Aside from struggling with elections, Lopez has also struggled with the law. He is open about his past encounters with law enforcement, which include being arrested for driving under the influence. Lopez has said he can’t remember when that happened.

But the most frightening instance occurred in 1993, when Lopez and his wife, Lisa, were both charged with domestic violence. He allegedly shoved Lisa, who was six months pregnant at the time, to the floor and kicked her after she hit him on the top of the head. They each pleaded guilty to a single charge of harassment.

Reporter Kyle Clark asked Lopez about the domestic assault in 2022, comparing it to Lopez’s anti-abortion stance in that both involve “exerting control over a woman’s body.” Lopez hastily insisted the domestic violence “wasn’t a violent situation.”

“There’s only been one perfect man that’s ever walked this earth, and we nailed him to the cross,” Lopez said. “I’m not a perfect man. I’ve made my mistakes. But I’ve learned from them.”

NEW: GOP gubernatorial candidate @LopezforCO says he would sign an abortion ban in Colorado. I asked him to square his pro-life without exceptions stance with his 1993 arrest for assaulting his pregnant wife. #copolitics pic.twitter.com/Fk2y1Vezjg

— Kyle Clark (@KyleClark)

May 3, 2022

Lopez also paid $15,000 in 2020 to settle a lawsuit filed by federal prosecutors who accused him of trying to improperly influence the Small Business Administration, a violation of federal law. Lopez worked at the SBA from 2008 to 2014 as the Colorado district attorney, and his alleged attempts to influence the organization occurred after he had left.

Lopez has backed banning abortion with no exceptions and falsely claimed that climate change isn’t caused by human activity. His conservative beliefs should be no surprise, given the strength of the Republican Party in the 4th district.

Buck was similarly in favor of exerting control over other people’s bodies. He was staunchly anti-abortion and did not believe in exceptions for rape or incest. What’s more, in 2005, when he was still a district attorney, Buck refused to prosecute an alleged rape case. The alleged victim released a recording of an interview she had with Buck, during which he appeared to blame her for the assault.

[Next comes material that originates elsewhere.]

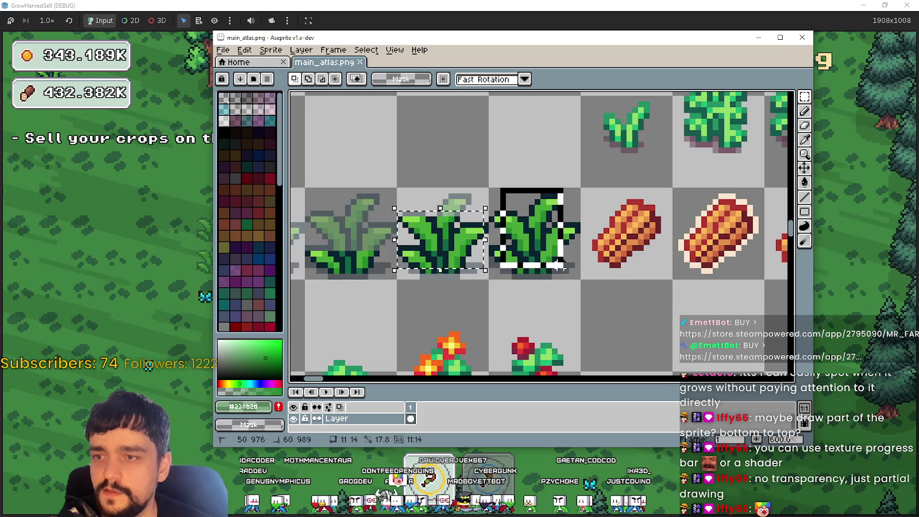
pyautogui.click(138, 241)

But a key difference between the two men is that Lopez has said that Donald Trump won the 2020 election, which is not true. Buck, on the other hand, has repeatedly pushed back on the 2020 election conspiracies, slamming them as “self-serving lies.” He is also one of the only Republicans who has refused to fall in line with his party’s efforts to impeach Biden and Homeland Security Secretary Alejandro Mayorkas, continually noting that neither impeachment effort is based on any evidence of wrongdoing.

Following multiple departures, the House Republican majority is razor-thin. And it seems Lopez can be counted on to vote with his party on their main priorities.